• Task list:
**a.** Answer these questions using the firearms and toolmarks passage, one answer per line, marked the same way:
(i) What did Carney try to identify from a symbol or a couple of numbers stamped on the head of old ammunition?
(ii) How many scientists work in the firearms and toolmarks section?
(iii) To whom does Carney compare a person working with the comparison microscope?
**b.** List every type of ammunition-related item that the firearms and toolmarks passage says Carney went through or analyzed.
**c.** Pick up the firearms and toolmarks passage about Carney's experience from where it stops.

• Document segment:
Carney said she especially had enjoyed going through the old ammunition, trying to figure out the manufacturer from only a symbol or a couple of numbers stamped on the head.

“I gained a sense of satisfaction by researching topics like this, as I know that this knowledge will help me again someday in the future,” Carney said.

With only two scientists in the firearms and toolmarks section, building professional working relationships was simplified and gave her ample opportunities for hands-on shadowing in a variety of types of casework.

“I also got some first-hand experience with analyzing cartridge cases and bullets underneath the comparison microscope,” she said. “... It is a two-handed job that relies on muscle memory and precision movements. It reminds me of someone flying a jet airliner.”

Stored data:
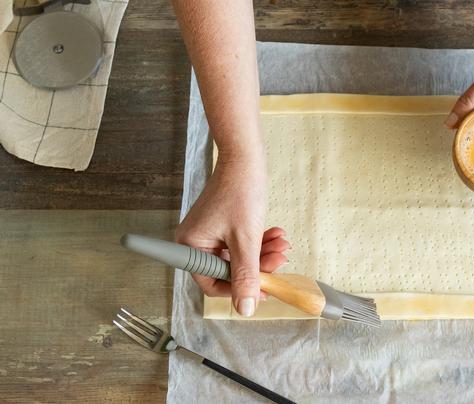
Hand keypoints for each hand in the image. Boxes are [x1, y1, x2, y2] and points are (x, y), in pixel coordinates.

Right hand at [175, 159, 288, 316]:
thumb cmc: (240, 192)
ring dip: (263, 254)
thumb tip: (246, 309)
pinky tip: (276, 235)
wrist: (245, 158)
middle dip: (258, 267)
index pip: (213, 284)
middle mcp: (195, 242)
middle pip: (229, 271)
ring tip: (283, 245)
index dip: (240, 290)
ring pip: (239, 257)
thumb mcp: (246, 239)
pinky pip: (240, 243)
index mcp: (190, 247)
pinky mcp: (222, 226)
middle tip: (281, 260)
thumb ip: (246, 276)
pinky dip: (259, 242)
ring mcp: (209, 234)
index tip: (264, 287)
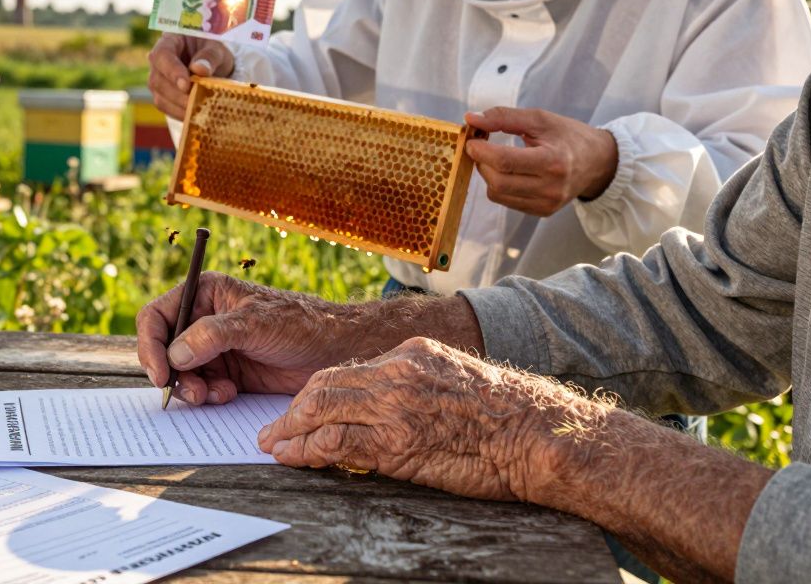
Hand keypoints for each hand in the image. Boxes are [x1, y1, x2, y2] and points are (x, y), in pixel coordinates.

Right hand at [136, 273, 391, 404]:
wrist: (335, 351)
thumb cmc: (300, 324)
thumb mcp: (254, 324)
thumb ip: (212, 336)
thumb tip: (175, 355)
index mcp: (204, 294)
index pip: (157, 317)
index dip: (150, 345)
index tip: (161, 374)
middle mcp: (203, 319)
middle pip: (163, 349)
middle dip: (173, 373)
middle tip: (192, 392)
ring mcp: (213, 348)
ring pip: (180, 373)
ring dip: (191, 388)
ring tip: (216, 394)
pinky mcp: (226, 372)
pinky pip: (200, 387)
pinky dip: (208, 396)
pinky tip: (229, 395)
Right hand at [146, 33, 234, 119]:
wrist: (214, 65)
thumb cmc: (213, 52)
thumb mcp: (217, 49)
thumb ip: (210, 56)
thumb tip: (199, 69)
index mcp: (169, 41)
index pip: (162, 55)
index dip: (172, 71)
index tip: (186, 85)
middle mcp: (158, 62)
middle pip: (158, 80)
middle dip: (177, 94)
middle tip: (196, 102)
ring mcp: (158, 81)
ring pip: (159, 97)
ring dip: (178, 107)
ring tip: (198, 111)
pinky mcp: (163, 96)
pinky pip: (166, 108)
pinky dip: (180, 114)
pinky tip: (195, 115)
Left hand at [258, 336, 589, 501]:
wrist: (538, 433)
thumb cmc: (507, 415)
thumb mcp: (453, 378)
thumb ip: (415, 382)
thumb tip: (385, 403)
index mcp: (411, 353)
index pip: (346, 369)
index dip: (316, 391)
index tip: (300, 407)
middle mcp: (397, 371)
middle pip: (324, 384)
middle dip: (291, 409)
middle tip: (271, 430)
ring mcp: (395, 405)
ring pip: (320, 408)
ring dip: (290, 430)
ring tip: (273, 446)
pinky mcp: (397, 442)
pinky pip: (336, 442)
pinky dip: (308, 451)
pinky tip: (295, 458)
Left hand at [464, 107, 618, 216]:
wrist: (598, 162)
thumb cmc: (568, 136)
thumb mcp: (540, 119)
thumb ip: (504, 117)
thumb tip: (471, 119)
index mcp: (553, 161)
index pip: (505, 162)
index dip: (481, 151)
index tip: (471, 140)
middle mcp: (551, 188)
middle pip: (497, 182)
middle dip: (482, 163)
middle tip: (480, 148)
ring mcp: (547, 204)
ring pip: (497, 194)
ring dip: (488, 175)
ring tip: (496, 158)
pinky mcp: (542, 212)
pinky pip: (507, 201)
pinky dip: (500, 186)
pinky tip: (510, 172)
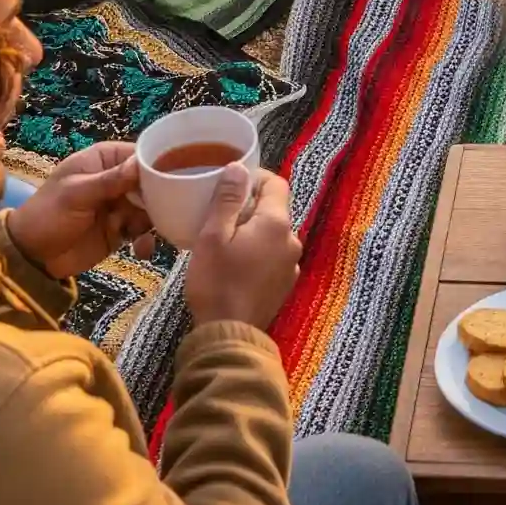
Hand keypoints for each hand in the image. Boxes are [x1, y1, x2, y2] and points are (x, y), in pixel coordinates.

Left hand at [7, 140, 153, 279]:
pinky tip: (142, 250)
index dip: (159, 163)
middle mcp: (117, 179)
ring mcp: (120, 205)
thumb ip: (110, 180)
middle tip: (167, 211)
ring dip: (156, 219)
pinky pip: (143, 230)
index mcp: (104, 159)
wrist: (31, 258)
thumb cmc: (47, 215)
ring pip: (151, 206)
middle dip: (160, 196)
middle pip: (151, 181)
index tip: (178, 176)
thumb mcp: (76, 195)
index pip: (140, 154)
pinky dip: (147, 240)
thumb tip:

...

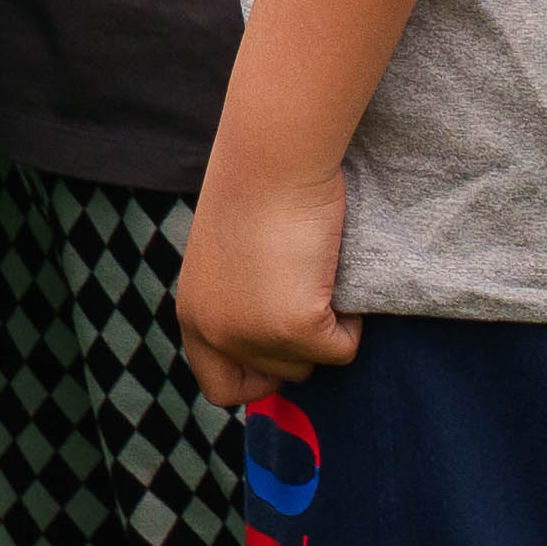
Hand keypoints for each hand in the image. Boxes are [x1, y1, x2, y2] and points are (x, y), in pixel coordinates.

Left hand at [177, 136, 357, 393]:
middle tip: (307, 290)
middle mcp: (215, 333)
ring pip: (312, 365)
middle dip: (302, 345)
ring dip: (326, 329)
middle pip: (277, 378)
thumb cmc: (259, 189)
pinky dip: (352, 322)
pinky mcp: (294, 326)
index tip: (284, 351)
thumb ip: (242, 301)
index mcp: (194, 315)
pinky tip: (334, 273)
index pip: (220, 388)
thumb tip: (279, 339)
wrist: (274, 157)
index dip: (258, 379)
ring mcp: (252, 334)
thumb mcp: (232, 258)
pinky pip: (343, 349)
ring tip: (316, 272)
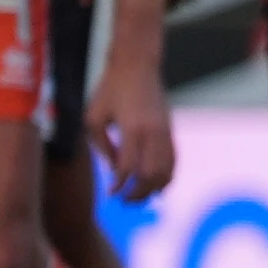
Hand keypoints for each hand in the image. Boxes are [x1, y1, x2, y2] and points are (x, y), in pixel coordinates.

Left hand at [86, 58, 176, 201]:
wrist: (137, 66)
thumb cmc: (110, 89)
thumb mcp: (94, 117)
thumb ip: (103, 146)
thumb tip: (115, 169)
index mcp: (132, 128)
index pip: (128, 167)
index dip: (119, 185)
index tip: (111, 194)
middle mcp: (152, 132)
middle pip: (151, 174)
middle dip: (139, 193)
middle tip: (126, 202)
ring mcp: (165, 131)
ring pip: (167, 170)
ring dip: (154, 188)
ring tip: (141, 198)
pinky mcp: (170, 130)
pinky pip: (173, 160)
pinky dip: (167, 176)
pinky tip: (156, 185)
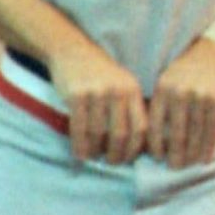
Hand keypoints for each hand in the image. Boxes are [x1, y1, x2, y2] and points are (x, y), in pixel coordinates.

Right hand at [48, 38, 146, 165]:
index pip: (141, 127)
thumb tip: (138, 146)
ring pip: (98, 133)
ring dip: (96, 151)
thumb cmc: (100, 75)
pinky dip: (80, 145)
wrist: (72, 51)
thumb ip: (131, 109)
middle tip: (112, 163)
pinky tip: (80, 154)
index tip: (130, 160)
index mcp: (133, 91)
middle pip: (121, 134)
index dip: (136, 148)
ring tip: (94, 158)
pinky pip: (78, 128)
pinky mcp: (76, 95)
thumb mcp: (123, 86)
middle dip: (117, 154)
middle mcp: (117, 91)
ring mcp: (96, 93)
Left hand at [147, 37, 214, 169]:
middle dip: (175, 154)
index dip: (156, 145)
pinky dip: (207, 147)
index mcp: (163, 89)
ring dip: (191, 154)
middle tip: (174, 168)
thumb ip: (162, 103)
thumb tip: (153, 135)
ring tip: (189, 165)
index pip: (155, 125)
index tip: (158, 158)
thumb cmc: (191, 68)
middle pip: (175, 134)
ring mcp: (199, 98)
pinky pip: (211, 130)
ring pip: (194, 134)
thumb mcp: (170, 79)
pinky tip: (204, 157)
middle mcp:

...

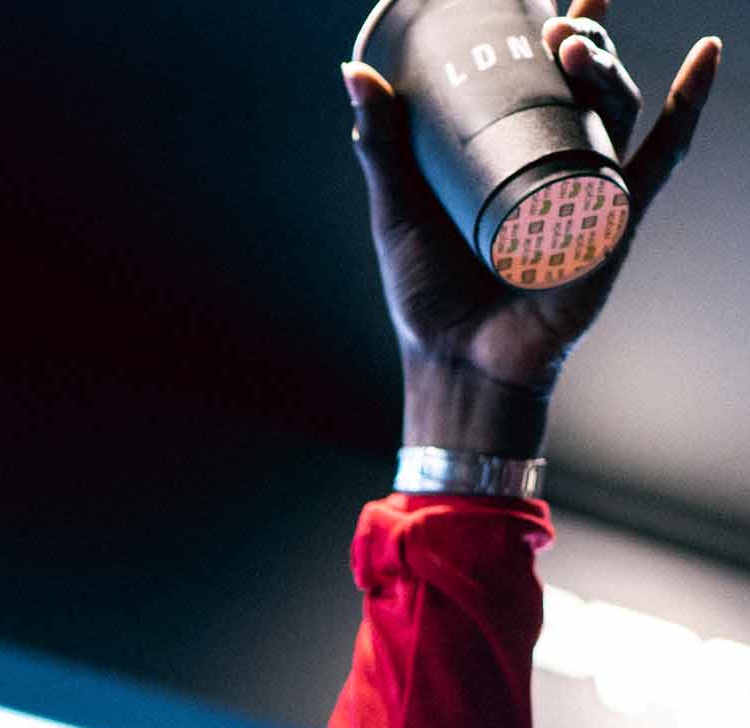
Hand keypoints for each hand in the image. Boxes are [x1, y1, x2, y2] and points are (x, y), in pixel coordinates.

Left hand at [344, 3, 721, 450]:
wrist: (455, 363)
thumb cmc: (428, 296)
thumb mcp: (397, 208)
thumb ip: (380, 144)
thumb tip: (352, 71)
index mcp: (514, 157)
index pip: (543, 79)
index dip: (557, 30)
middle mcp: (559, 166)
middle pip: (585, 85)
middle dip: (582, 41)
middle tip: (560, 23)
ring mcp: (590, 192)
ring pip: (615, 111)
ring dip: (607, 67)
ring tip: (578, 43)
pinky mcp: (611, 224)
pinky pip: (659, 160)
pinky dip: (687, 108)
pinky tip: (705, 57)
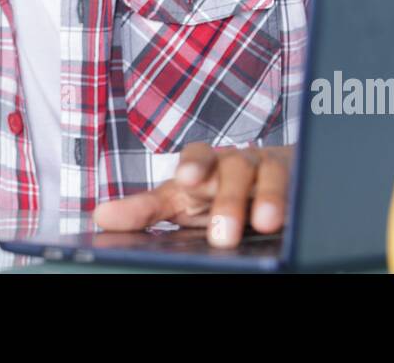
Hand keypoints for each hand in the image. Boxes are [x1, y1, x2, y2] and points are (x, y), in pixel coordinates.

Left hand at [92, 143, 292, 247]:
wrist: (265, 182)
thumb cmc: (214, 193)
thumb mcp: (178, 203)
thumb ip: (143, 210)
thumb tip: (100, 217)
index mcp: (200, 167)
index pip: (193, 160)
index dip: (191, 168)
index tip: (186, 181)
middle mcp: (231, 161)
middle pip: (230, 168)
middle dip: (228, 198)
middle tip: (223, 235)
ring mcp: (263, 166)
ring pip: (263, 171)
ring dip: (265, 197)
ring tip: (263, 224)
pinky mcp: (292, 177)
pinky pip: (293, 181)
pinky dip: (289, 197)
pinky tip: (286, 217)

• Written responses:
**a.**
(i) The manufacturer
(ii) Two
(iii) Someone flying a jet airliner

**b.** Old ammunition, cartridge cases, bullets

**c.**
Carney said that classroom instruction at Emporia State had prepared her quite well for “real-world application,” using skills in microscopy, scientific method, basic anatomy, chemistry and physics. Defending her scientific analyses and conclusions in classroom moot courts also gave her confidence that she could testify effectively in a real court, where forensic scientists must defend new methods or approaches in a Daubert hearing before a judge before they are accepted into the legal system.

The internship validated Carney’s decision to become a forensic scientist and showed her the profession is “not just for the ‘good ol’ boys.’”

“I’m excited to be part of this evolution and still maintain my foothold in the hard sciences,” she said. “I wouldn’t have traded my experience for anything.”